The Vibecession: A Tale of Two Economies

In the realm of economics, perception often holds sway over reality. This was never more evident than during the “vibecession” of 2023, a period marked by a stark disconnect between seemingly positive economic data and consumers’ persistently negative outlook. Coined by financial pundit Kyla Scanlon, the term encapsulates the curious phenomenon where consumers felt pessimistic about the economy despite favorable data. This article delves into the depths of the vibecession, exploring the factors that contributed to this economic paradox and examining the recent signs of recovery.

The Great Vibecession: A Persistent Disconnect

Throughout most of 2023, the vibecession held sway, with consumer sentiment surveys painting a gloomy picture at odds with optimistic economic indicators. The Conference Board’s consumer confidence index, a widely followed measure of consumer sentiment, remained stubbornly low, indicating widespread pessimism about the economy. This sentiment was echoed in other surveys, such as the University of Michigan’s Index of Consumer Sentiment, which also showed persistently negative readings.

The University of Michigan’s Consumer Sentiment Index: A Glimmer of Hope

However, in December 2023, a glimmer of hope emerged from the University of Michigan’s Consumer Sentiment Index. The index surged nearly 10%, far exceeding forecasts and signaling a more positive view of current business conditions and job availability. Notably, consumers also expressed less pessimism about the future, suggesting a potential shift in sentiment.
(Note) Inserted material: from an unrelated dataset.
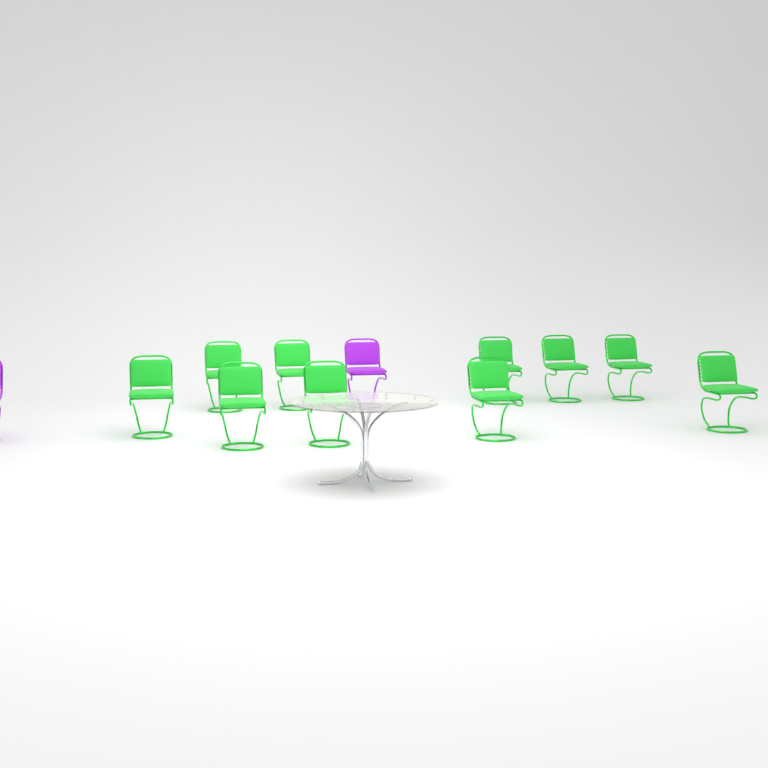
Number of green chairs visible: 10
Why the Lag in Sentiment Recovery?

Economists have pondered the reasons for the delayed recovery in consumer sentiment. One explanation lies in the erosion of real wages over several years, meaning that wages failed to keep pace with inflation. This trend reversed in late 2022, potentially contributing to improved sentiment in 2024.

Another factor may be consumers’ inexperience with inflation. Chief economist Jay Bryson of Wells Fargo suggests that many Americans have not experienced sustained inflation before and needed time to adjust to the new reality of higher prices.

The End of the Vibecession: A Brighter Outlook

As consumers become accustomed to higher but more stable prices, Bryson predicts improved sentiment surveys and the end of the vibecession. Consumers will recognize that their wages have increased, offsetting the impact of higher prices. This realization could lead to a more positive outlook on the economy, buoyed by the expectation of continued wage growth.

Conclusion: From Disconnect to Convergence

The vibecession was a period of economic disconnect where consumers’ negative perceptions of the economy contrasted with positive economic data. However, recent sentiment surveys indicate that consumers are becoming more optimistic, suggesting that the vibecession is coming to an end. As consumers adjust to the new economic reality and recognize the gains made in wages, their sentiment is likely to converge with the positive data, signaling a more harmonious economic landscape.